About the UnderGround RailRoad

 

 

The Underground Railroad was a large movement of people, white, black and some native tribes, who opposed slavery and worked together at great risk to help people escape to freedom. Not all people escaping slavery had the assistance of the UGRR, but for many it became an organized system of stops where people seeking freedom were hidden all the way from the south to the north in the U.S. until reaching Canada where they were free of slavery. Due to their strong convictions about the injustices of slavery, people united into a far-reaching network that included their home, a barn, a secret room, a basement, a cistern, or anyplace where a person escaping slavery could be hidden until taken to the next stop.
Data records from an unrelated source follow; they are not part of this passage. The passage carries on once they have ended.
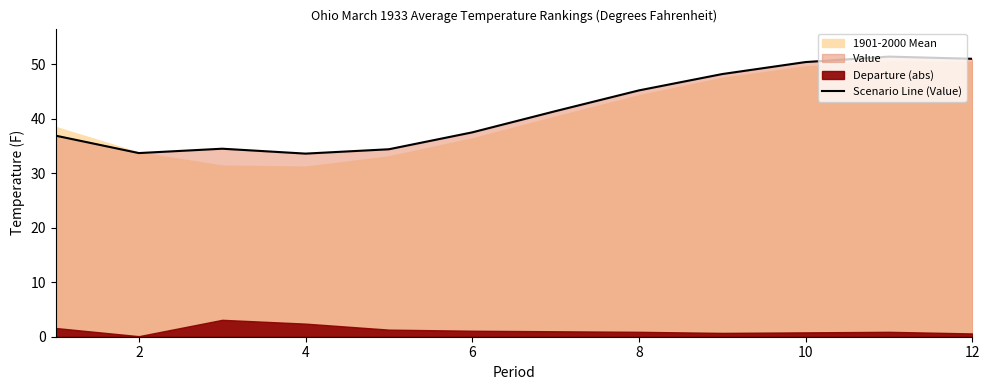

Is it true that the value at 12 is 88.1?

False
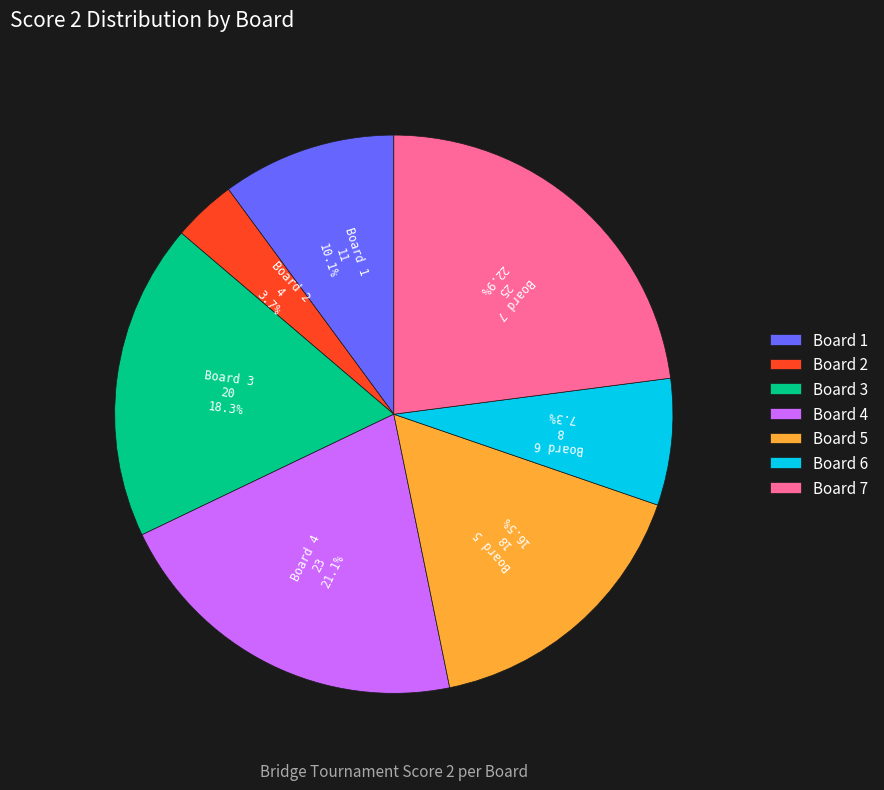

To the nearest percent, what is the difference between the Board 7 and Board 5 slice percentages?

6%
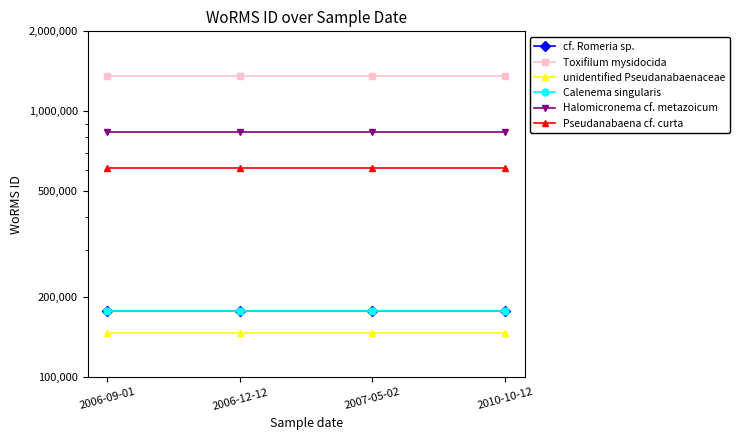

What is the total value across all series at 2007-05-02?

3315136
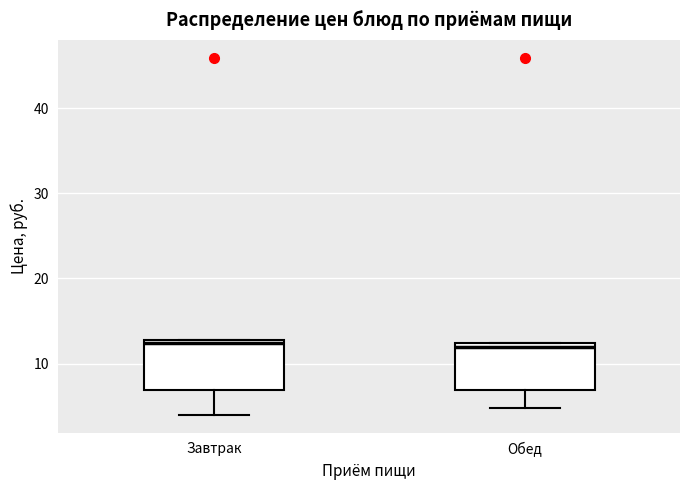

Reading left to right, read every box against the y-axis: the position of its median line, the range the box covers, and the ends of its whiskers. The values are not printed on the chart, so give them approximately, as read against the axis.

Завтрак: median 12, box 7 to 13, whiskers 4 to 13
Обед: median 12 (just below the box's upper edge), box 7 to 12, whiskers 5 to 12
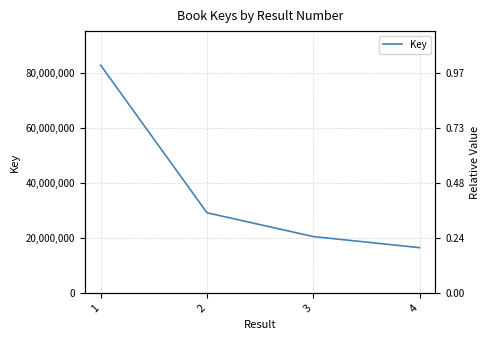

Is it true that the value at 2 is 19272924?

False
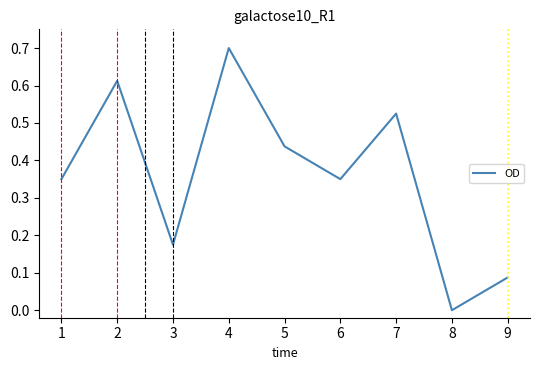

True or false: there are more than 1 points higher than both neighbors.

True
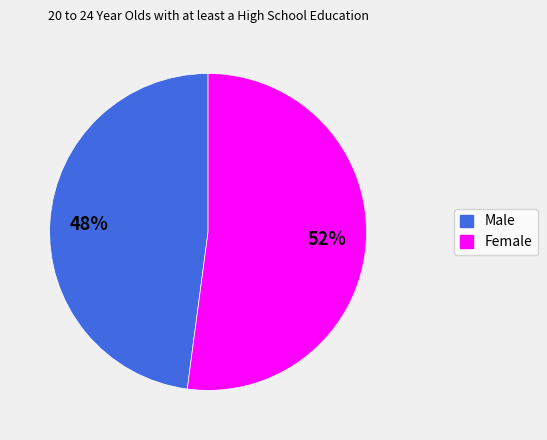

The Male slice represents 48% of the pie. True or false?

True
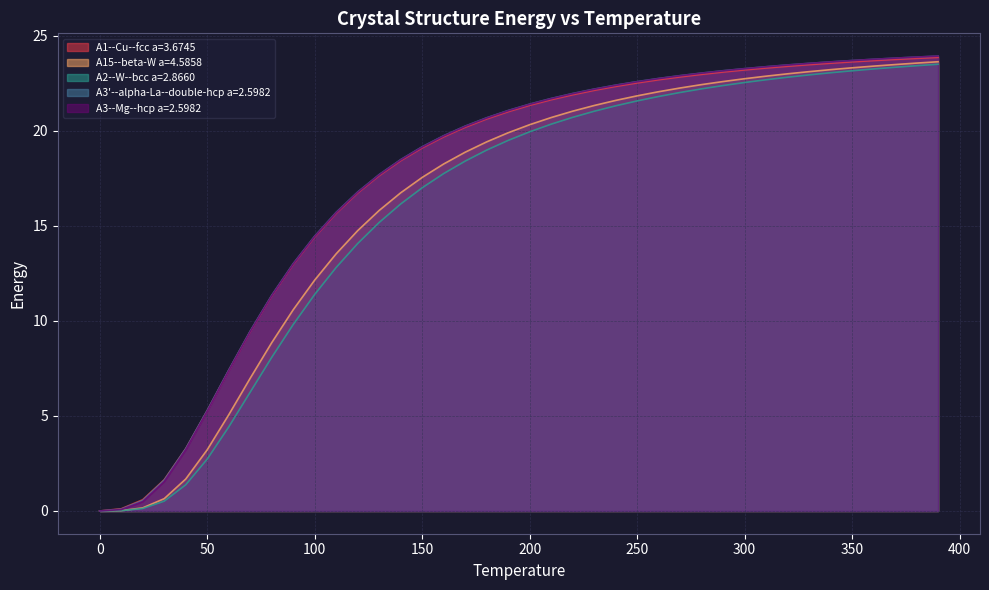

Which has a higher value, 60 or 0?

60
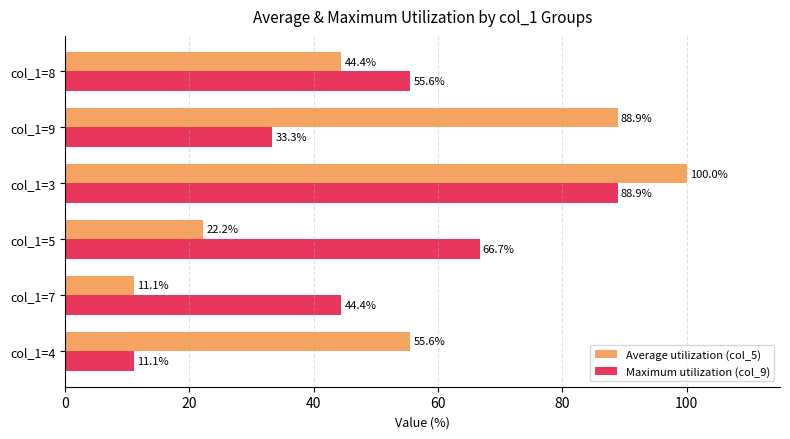

List the labels in order of Average utilization (col_5) value, largest first.

col_1=3, col_1=9, col_1=4, col_1=8, col_1=5, col_1=7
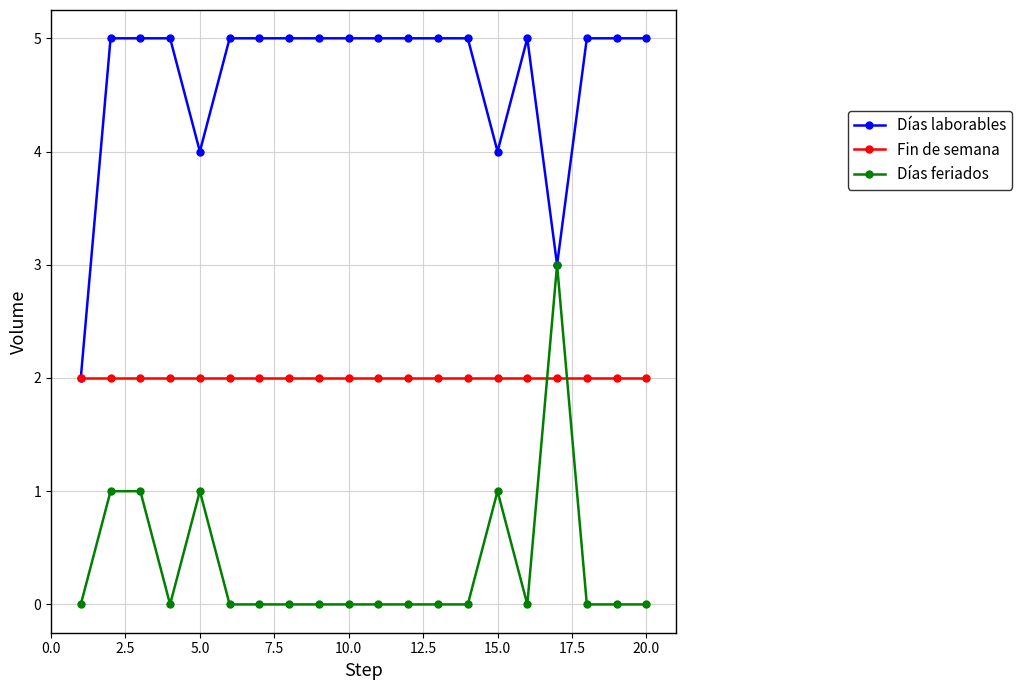

List the series in order of their peak value, lowest first.

Fin de semana, Días feriados, Días laborables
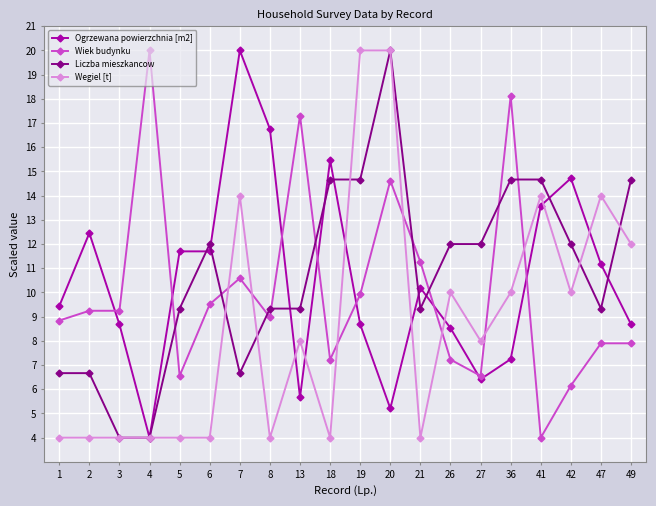

Where is the first local minimum for Ogrzewana powierzchnia [m2]?

4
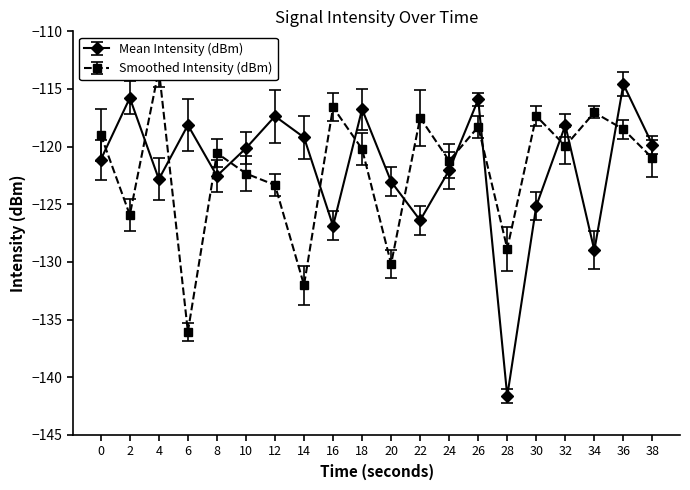

What is the maximum value for Mean Intensity (dBm)?

-114.6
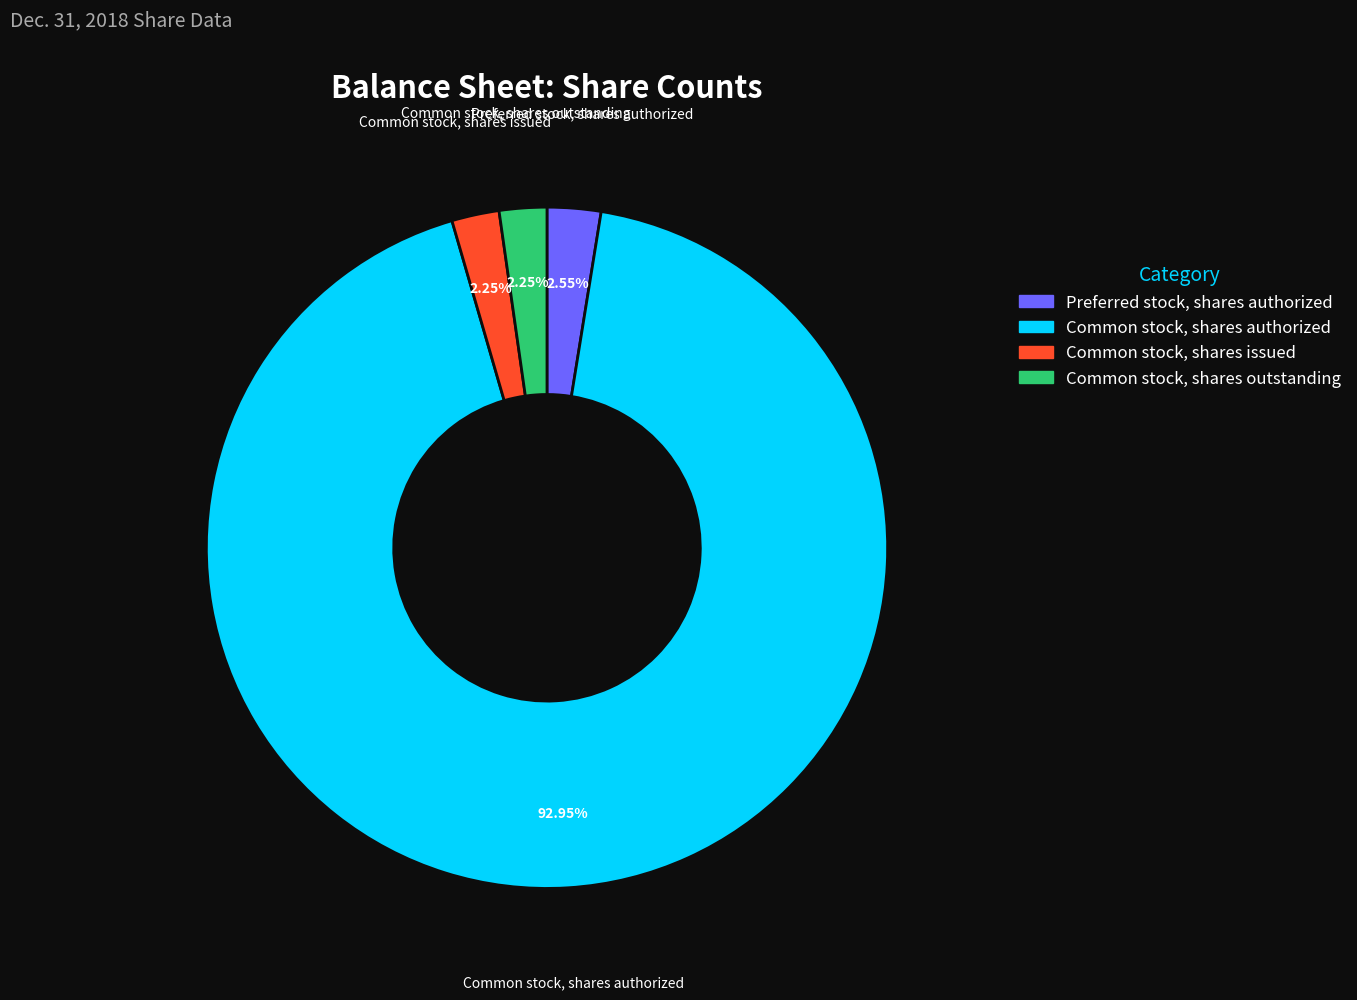

Does any single category account for the majority?

Yes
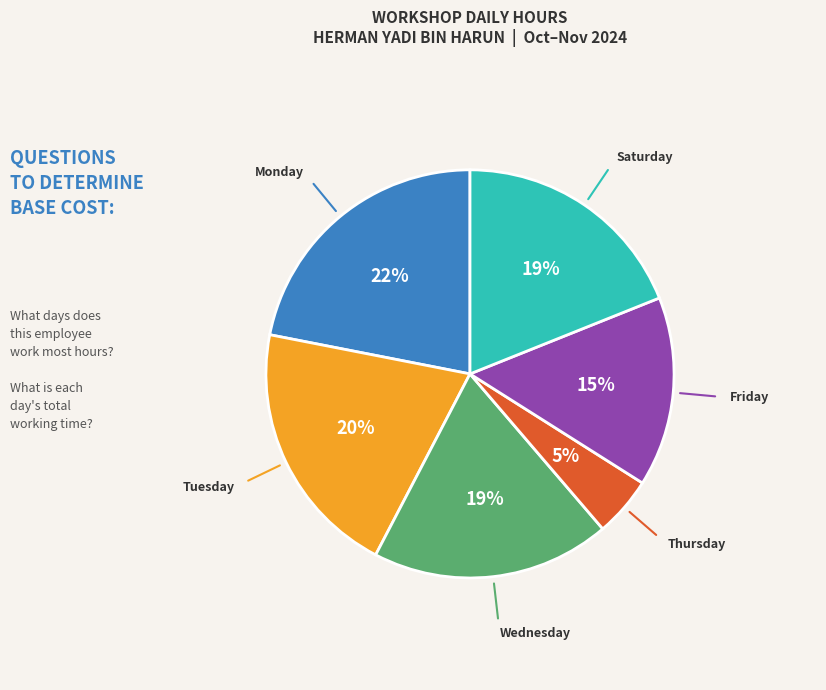

How many slices are in this pie chart?

6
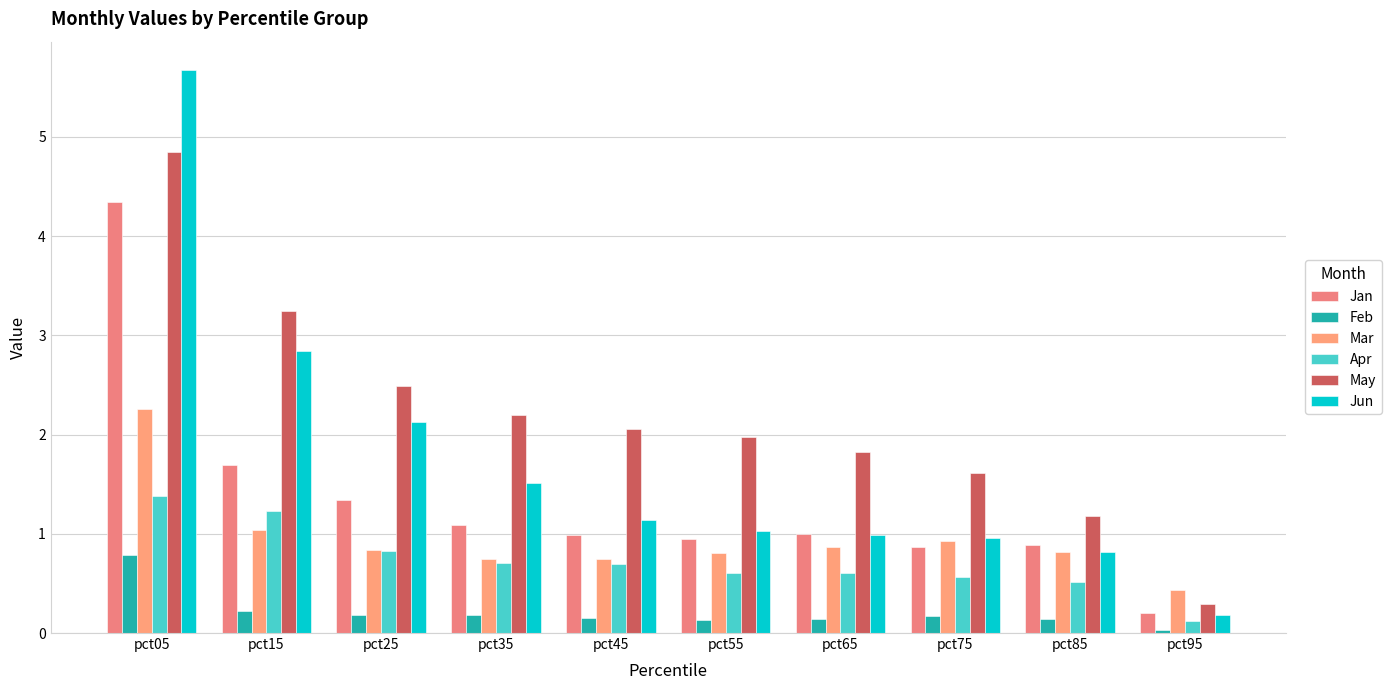

Reading left to right, what are all the values shown in this chart?

Jan: pct05=4.3	pct15=1.7	pct25=1.3	pct35=1.1	pct45=1.0	pct55=1.0	pct65=1.0	pct75=0.9	pct85=0.9	pct95=0.2
Feb: pct05=0.8	pct15=0.2	pct25=0.2	pct35=0.2	pct45=0.1	pct55=0.1	pct65=0.1	pct75=0.2	pct85=0.1	pct95=0.0
Mar: pct05=2.3	pct15=1.0	pct25=0.8	pct35=0.7	pct45=0.7	pct55=0.8	pct65=0.9	pct75=0.9	pct85=0.8	pct95=0.4
Apr: pct05=1.4	pct15=1.2	pct25=0.8	pct35=0.7	pct45=0.7	pct55=0.6	pct65=0.6	pct75=0.6	pct85=0.5	pct95=0.1
May: pct05=4.8	pct15=3.2	pct25=2.5	pct35=2.2	pct45=2.1	pct55=2.0	pct65=1.8	pct75=1.6	pct85=1.2	pct95=0.3
Jun: pct05=5.7	pct15=2.8	pct25=2.1	pct35=1.5	pct45=1.1	pct55=1.0	pct65=1.0	pct75=1.0	pct85=0.8	pct95=0.2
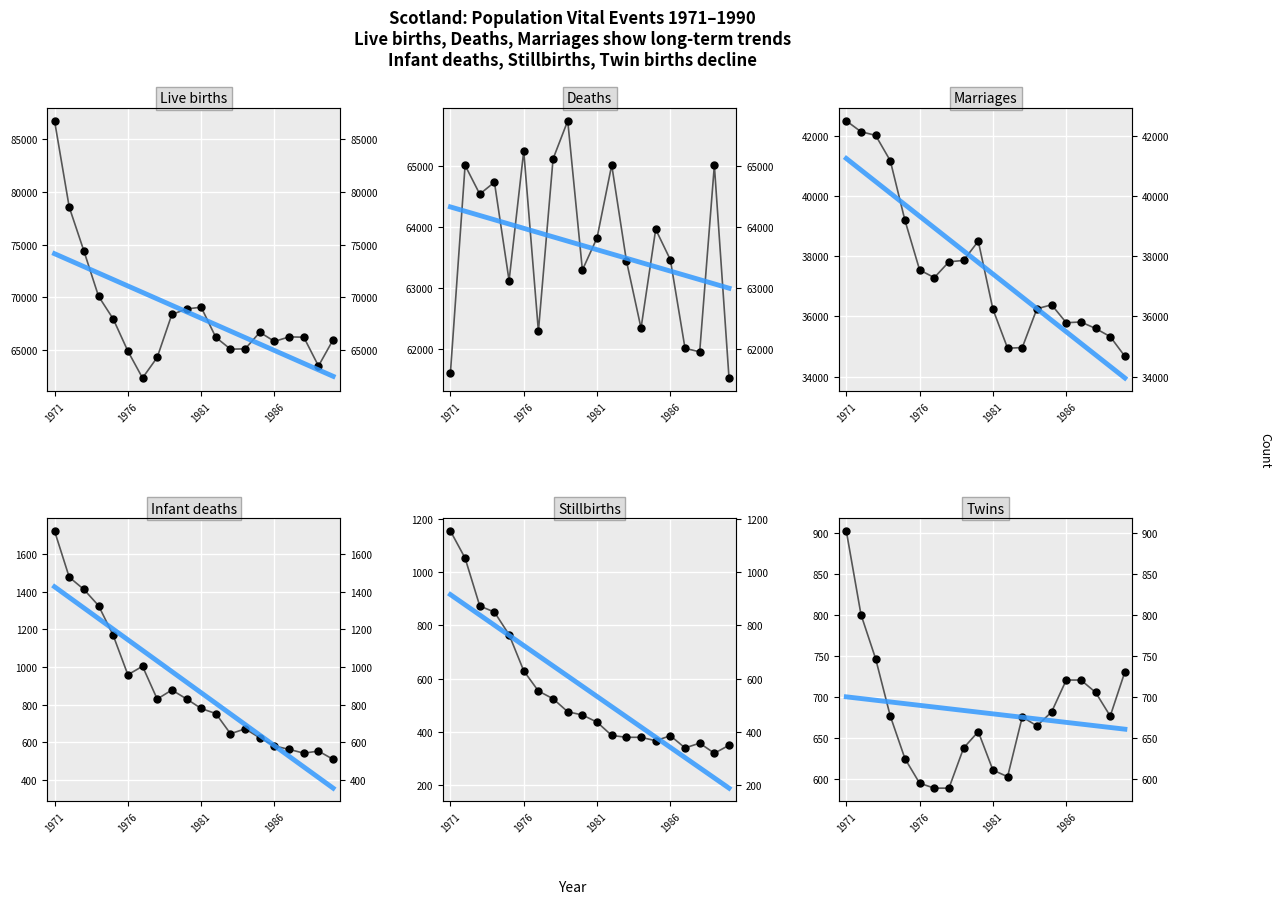

Which series reaches the minimum Y coordinate?

Stillbirths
This organized system was called "underground" because it seemed as if people would suddenly disappear, as if going underground.  DuPage County was a critical passageway because it was due west of Chicago, the destination for catching boats sailing to Canada, where slavery had been outlawed. The risks for helping on the UGRR after 1850 were substantial. The Blodgetts accepted these risks and used their house as a secret stopover, playing a key role in the Underground Railroad in DuPage county.

THE WESTERN CITIZEN, published in Chicago, was a principal news source about anti-slavery activities in the middle of the 19th Century.  Fragments of this newspaper have recently been found behind the lath and plaster in the 1946 Blodgett House.